Former Hamilton medic says he couldn't sleep after Yosif Al-Hasnawi died on his watch

Steven Snively says he had a hard time sleeping the night Yosif Al-Hasnawi died. But he went to work the next day because he didn't want Hamilton to have one less ambulance on the road.

That's also when he wrote his report about what happened the night before.

Snively is one of two former Hamilton paramedics on trial in superior court for how they treated Al-Hasnawi on Dec. 2, 2017. When they arrived at a sidewalk near Main and Sanford, they thought he'd been shot with a BB gun, the court has heard. They didn't leave for the hospital for 23 minutes.

In fact, Al-Hasnawi had been shot with a .22 caliber bullet. By the time he arrived at the hospital, nearly all the blood had drained from his heart.

Snively says he and codefendant Christopher Marchant gave the 19-year-old CPR at the hospital as emergency doctors tended to him. Snively said he was shocked and distraught when Marchant told him Al-Hasnawi was dead.

"I was overwhelmed with an array of emotions," he told the court Friday. "I can't recall them all now, but it was shock. Disbelief. Doubt. There was just … uncertainty."

The idea of writing an incident report that night "just didn't come to mind," Snively said.

Instead, he wrote it the next day, he told the court. He sat alone at a desk, he said, and wrote that Al-Hasnawi had "a soft tissue injury from a pellet gun." He also wrote that he thought it was primarily a mental health call.

He wrote the report, he told the court, in a "state of fatigue."

"Did you get any sleep the night before?" asked his lawyer, Michael DelGobbo.

"No, sir," Snively said.

As for why he didn't call in sick the next day, he said, "if I didn't show up, the service would have been down one truck."

Snively, 55, and Marchant, 32, are charged with failing to provide the necessaries of life. It's a rare case, one that could hold first responders criminally accountable for how they treated a patient.

Some Crown witnesses said the pair laughed during the call, and said Al-Hasnawi should get an Oscar for his acting. The paramedics deny saying that.
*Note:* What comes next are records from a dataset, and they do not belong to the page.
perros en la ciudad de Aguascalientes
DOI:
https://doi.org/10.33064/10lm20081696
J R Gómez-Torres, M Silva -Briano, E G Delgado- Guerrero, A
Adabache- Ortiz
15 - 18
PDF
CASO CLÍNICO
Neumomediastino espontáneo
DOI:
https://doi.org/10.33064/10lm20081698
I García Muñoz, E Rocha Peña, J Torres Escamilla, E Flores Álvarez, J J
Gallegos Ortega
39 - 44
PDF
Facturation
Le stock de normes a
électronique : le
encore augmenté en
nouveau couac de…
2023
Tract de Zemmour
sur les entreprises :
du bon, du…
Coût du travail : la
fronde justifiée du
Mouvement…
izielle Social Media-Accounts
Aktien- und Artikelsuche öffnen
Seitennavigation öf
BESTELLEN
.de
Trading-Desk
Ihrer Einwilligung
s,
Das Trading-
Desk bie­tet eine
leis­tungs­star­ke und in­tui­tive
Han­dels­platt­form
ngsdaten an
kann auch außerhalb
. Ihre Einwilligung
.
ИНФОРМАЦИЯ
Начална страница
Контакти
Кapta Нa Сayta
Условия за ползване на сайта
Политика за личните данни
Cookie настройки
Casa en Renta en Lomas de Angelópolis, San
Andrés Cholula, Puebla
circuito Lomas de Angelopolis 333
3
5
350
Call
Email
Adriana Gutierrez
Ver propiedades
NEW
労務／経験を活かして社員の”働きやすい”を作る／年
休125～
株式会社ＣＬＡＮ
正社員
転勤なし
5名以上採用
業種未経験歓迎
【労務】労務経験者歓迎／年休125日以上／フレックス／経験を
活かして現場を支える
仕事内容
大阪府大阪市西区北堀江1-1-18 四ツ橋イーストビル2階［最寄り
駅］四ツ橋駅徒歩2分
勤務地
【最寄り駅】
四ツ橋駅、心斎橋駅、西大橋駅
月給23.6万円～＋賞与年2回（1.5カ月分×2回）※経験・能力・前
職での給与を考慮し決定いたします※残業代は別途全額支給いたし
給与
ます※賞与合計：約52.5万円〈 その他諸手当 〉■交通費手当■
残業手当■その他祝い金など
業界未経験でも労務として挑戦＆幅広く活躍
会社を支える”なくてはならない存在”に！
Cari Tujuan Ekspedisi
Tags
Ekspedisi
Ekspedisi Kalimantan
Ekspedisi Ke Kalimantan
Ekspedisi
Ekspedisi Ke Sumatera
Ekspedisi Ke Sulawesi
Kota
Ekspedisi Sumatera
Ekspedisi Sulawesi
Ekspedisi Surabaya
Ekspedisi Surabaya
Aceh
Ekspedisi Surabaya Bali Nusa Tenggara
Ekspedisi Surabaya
In his testimony this week, Marchant said Al-Hasnawi was "uncooperative," and they thought it was a mental health call. That's why they took him to St. Joseph's Hospital rather than Hamilton General, a regional trauma centre.

The court has also heard that Marchant, in talking to a dispatcher, said Al-Hasnawi was "acting like a dickhead."

What happens next

Snively said he and Marchant, with the help of Sgt. Nesreen Shawihat from Hamilton Police Service, restrained Al-Hasnawi in the back of the ambulance. Al-Hasnawi's condition spiraled about a minute from the hospital, Snively recalled, and that's when he hit the sirens.

The trial resumes Wednesday, when the Crown will cross-examine Snively.

Jeffrey Manishen of Hamilton is representing Marchant. The Crown attorneys are Linda Shin and Scott Patterson.

Justice Harrison Arrell is presiding over the judge-only trial.

The person who shot Al-Hasnawi, Dale King, was acquitted last year of second-degree murder. That case is being appealed.